On 11th March 2020, the World Health Organisation declared the outbreak of COVID-19 a global pandemic. At the time of writing, 125 countries and territories had been affected by the flu-like illness, leading many countries’ governments to announce drastic social distancing and self-isolation measures to slow down the spread of the disease. School closures, border restrictions, travel bans and city-wide lockdowns have been announced to firmly encourage citizens to stay indoors and avoid large public gatherings, in which the virus can gather momentum.
Knee-jerk uptick in streaming stocks
With the coronavirus outbreak causing a growing number of people to work from home and self-isolate, “stay at home” stocks are outperforming the market. Earlier this month, it was reported that while travel and leisure companies were among those hit the hardest during the virus outbreak, shares of Netflix saw a slight increase in value, as did Facebook, exercise equipment maker Peloton and some food delivery services.
Investors are clearly expecting the use of these services to rise as individuals taking precautions against the virus look for ways to entertain themselves indoors. But will streaming companies actually stand to gain from more people using their services? Or is there actually more at stake?
While some analysts argue that more people at home means an uptick in subscriber numbers for streaming platforms, other analysts have countered this argument, suggesting streaming companies will in fact lose international subscribers and won’t necessarily generate higher revenues. As Needham analyst Laura Martin suggested, more hours viewed by existing subscribers doesn’t equate to a bigger share of wallet, given users are billed per month rather than by usage or consumption patterns.
Irrespective of whether or not streaming companies stand to make more money from social distancing and ‘stay at home’ policies, let’s not forget the potential technological repercussions of more sustained activity from consumers on these platforms. And it’s these repercussions that could make or break one service over another in uncertain times.
Quality over quantity
While streaming service CFOs may be pleased with recent investor confidence, CIOs will be more concerned with how the customer experience holds up, as an increasing number of viewers try to access content. With citizens stuck at home with a limited number of activities to keep them busy or distracted, the temptation to reach for the remote and binge watch the latest series of Narcos might be the only thing to keep cabin fever at bay.
And with a variety of new streaming services set to launch between now and May – including NBCUniversal’s Peacock, WarnerMedia’s HBO Max and Quibi – there’ll undoubtedly be a lot of pressure on networks to serve up the latest original content without issue. Any instances of delays or buffering from new or our most beloved streaming services will be an immediate turn-off, with viewers demanding the same level of reliability no matter how many users are streaming at once.

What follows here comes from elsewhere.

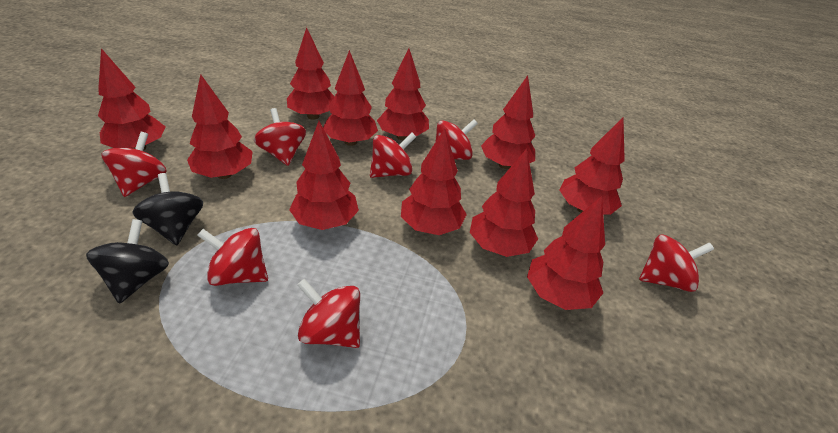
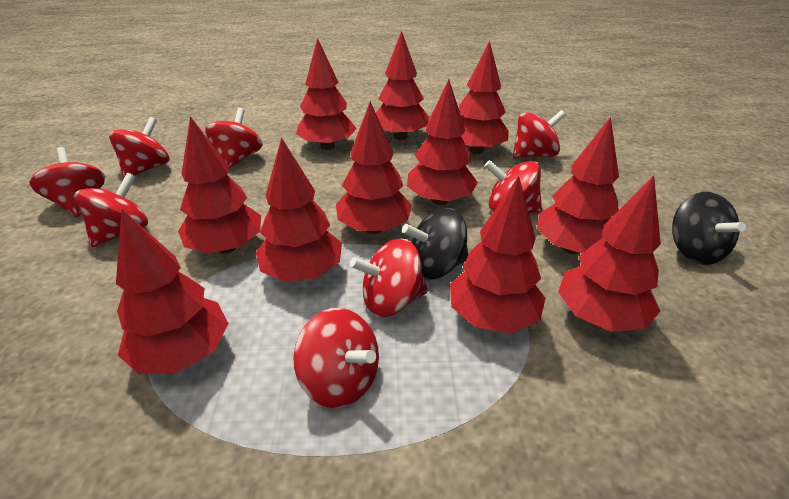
red spinning top: 7 -> 8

A remedy for experience issues
Peaks in activity for any streaming service – whether that’s gaming, audio or video – are rarely 100 per cent predictable. At the end of 2019, Amazon became all too familiar with the challenges that unprecedented viewer numbers can create. The tech giant’s Prime service struggled to stream Premier League football fixtures without the platform stuttering, freezing or crashing.
Nevertheless, it pays off in the longer term to try to anticipate and mitigate potential peaks in activity before they happen. Delivering on-demand streaming at scale, to unpredictable audiences on multiple devices, poses significant technical challenges. With roughly three-quarters of streamers not returning to services that have faced multiple buffering issues, engineering teams need to work to alleviate delivery challenges, leveraging the power of caching technology to reduce the bottleneck on servers and ensure their users see minimal start-up times, faster downloads, and better experiences.
While nobody could anticipate increased demand due to coronavirus, streaming services should be architecting their content delivery networks to cope with peaks in demand – wherever they arise. VoIP video gaming app Discord has recently announced that it will up the amount of people who can simultaneously view a live stream from 10 people to 50 people, in response to the pandemic and in a bid to keep users in virtual contact with one another during social distancing measures.
Other streaming platforms will need to follow suit, and ensure they have the right technological infrastructure – including caching – in place to handle the delivery of content quickly, on-demand and at scale. Caching policies allow streaming platforms to offload traffic that would otherwise hit the backend, reducing latency and minimising instances of buffering or lag. Caching also enables the storage of massive content libraries so that even if thousands of self-isolating citizens are reaching into the deepest troves of your video back catalogue, you can deliver reliably, even when demand is high.
We’re living in strained times, and the uncertainty of COVID-19 has created a new reality for businesses and citizens alike. The best we can do is adapt to the situation. With governments directing citizens to stay at home to prevent the further spread of the virus, our new normal will likely be spending time indoors, enjoying the benefits technology can provide in connecting people and places. It’s a unique, if not sombre opportunity for those companies providing network infrastructure, platforms and services to get the technology right, while they have a captive audience.